I suddenly find myself into a moving river of people dressed in black, pushing softly each other toward Seh Daeng’s coffin, directed by a voice that repeats with irony to follow the directions of the officers, at least for today. I feel lost in this advancing endless see of people, silently moving with small white paper flowers in their hands glittering in the sun.

It takes about an hour to reach the body, hidden behind a curtain. I stop watching the hypnotic movement of people around a golden urn, on which they rapidly depose the flowers. Few seconds and they are out in the sun, scattered and ready to go home. Some people stop in small group to discuss. Temples are becoming again a “safe area” for red shirt, one of the few spaces where they can gather without having to worry about the Emergency Decree.
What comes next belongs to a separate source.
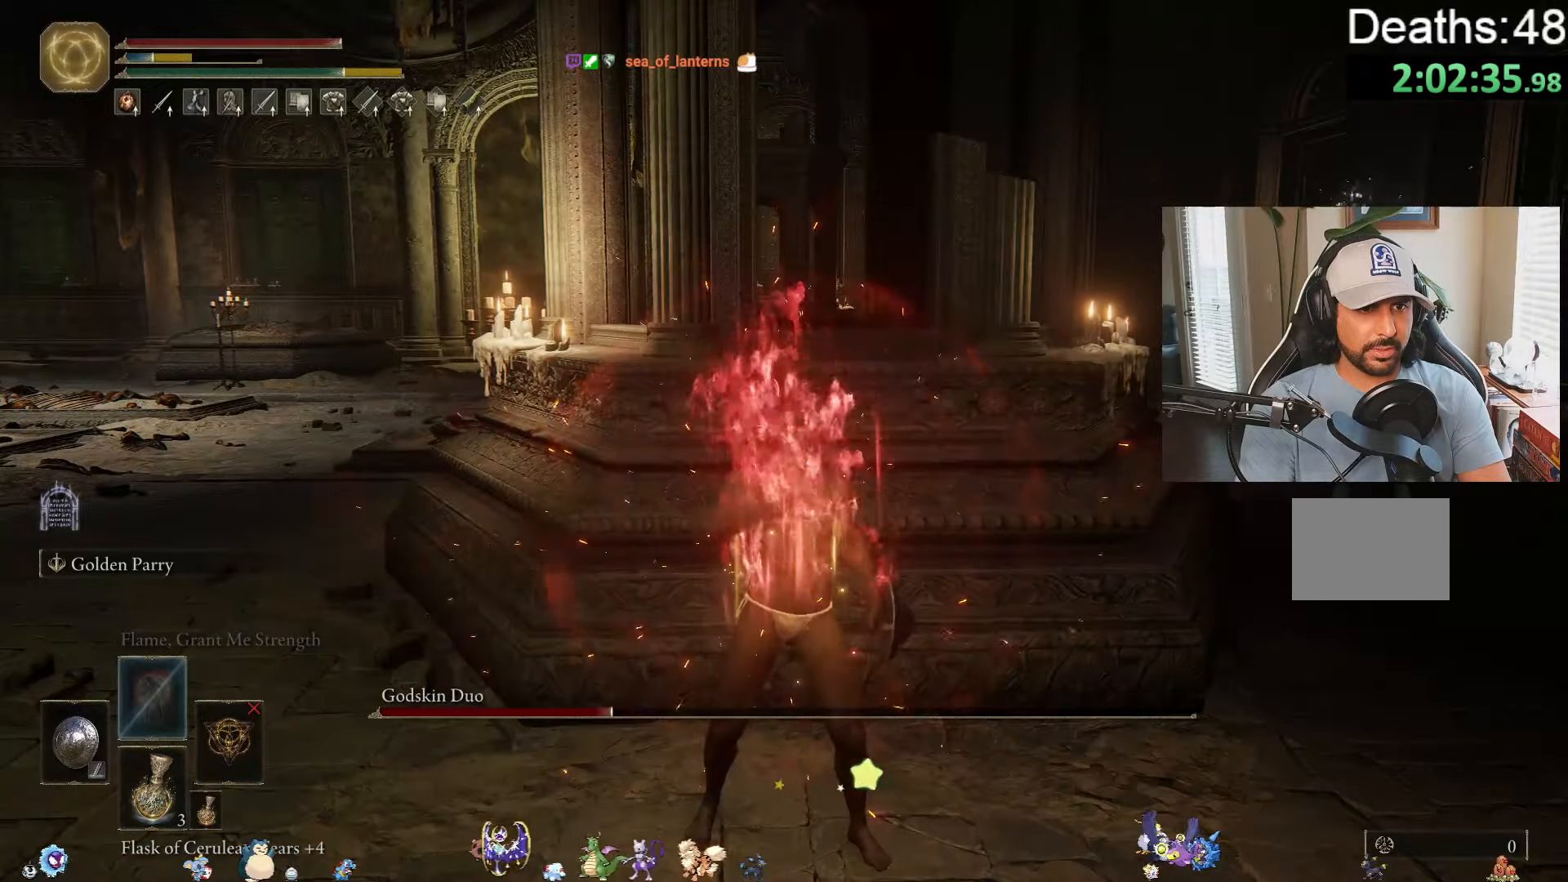
{"buttons": [], "left_stick": "left", "right_stick": "center", "events": []}
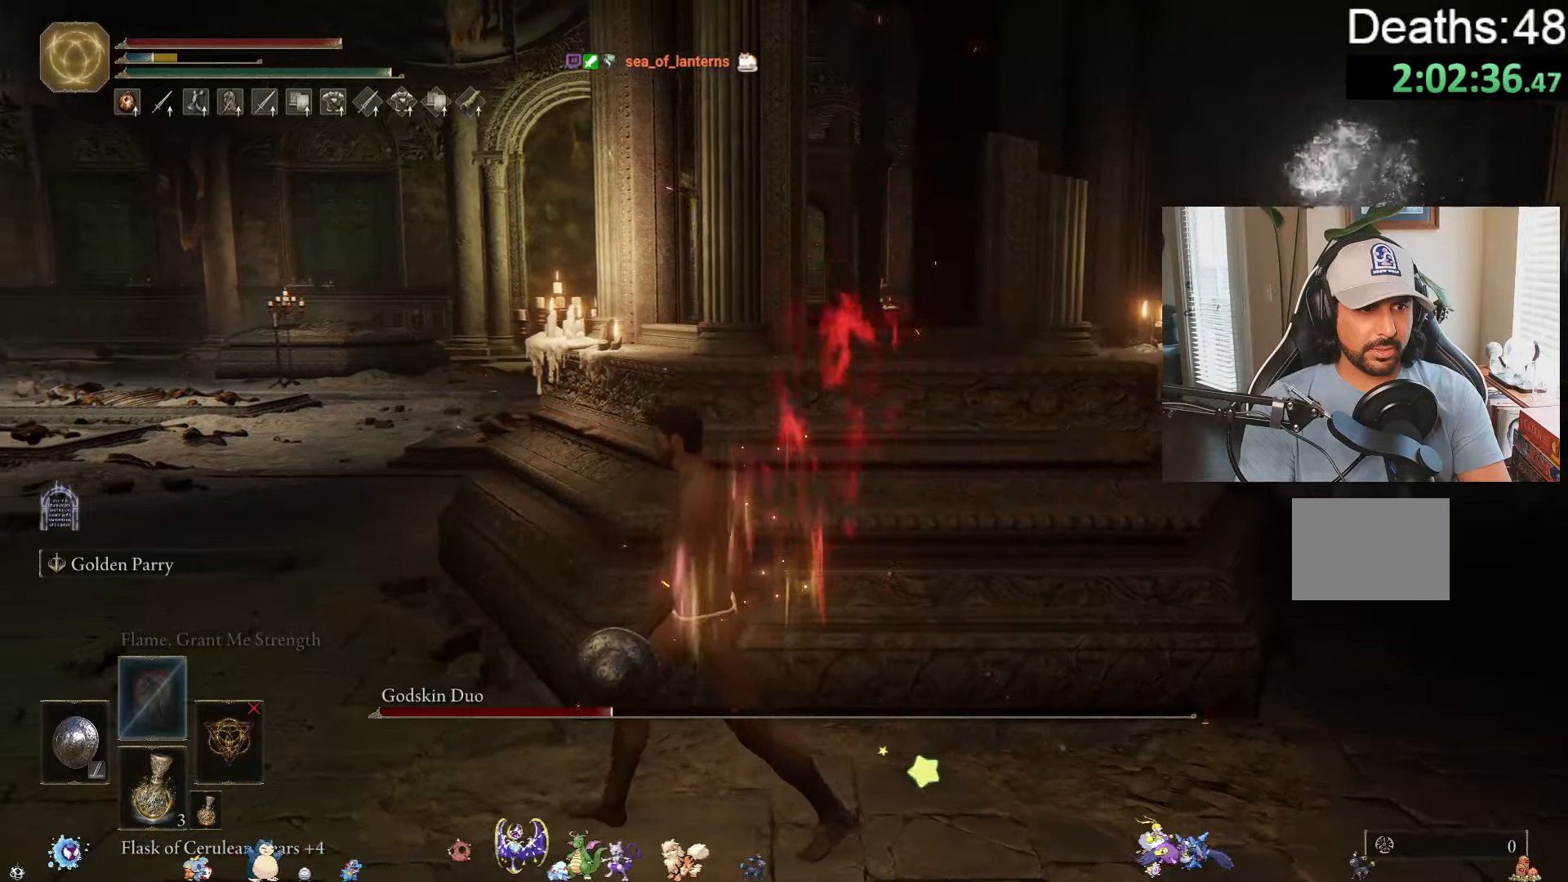
{"buttons": [], "left_stick": "up-left", "right_stick": "center", "events": [[33, "left_stick", "up-left"], [233, "DPAD_RIGHT", "down"], [350, "DPAD_RIGHT", "up"]]}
As I walk out a woman I met in the train going back to Udon after the dispersal calls me. She was without shoes then, she is very elegant now in her black dress and black shoes. “I came all the way from Udon to be here today” she tells me and she walks away into the crowd leaving.

Back to Bangkok

I got back to Bangkok a couple of days ago, in this odd state of apparent calm and return to normalcy. It doesn't take long, however, to realize that things are not back to normal. Whispered here and there words of strong criticism or open satisfaction fill the streets. New tides of state propaganda and media repression is growing, it was much easier to read websites about Thailand when i was in Italy. On the other sides rumors of disappeared bodies, of unspoken brutality, and creative retelling of events proliferates, feeding an unhealthy feeling of suspicion. In a day I have heard people on both sides of the spectrum, red and yellow, say referring to the others "they are not people, they are animals." Dehumanizing your neighbor, your colleague, your servant, your friend it has never been a good sign, anywhere.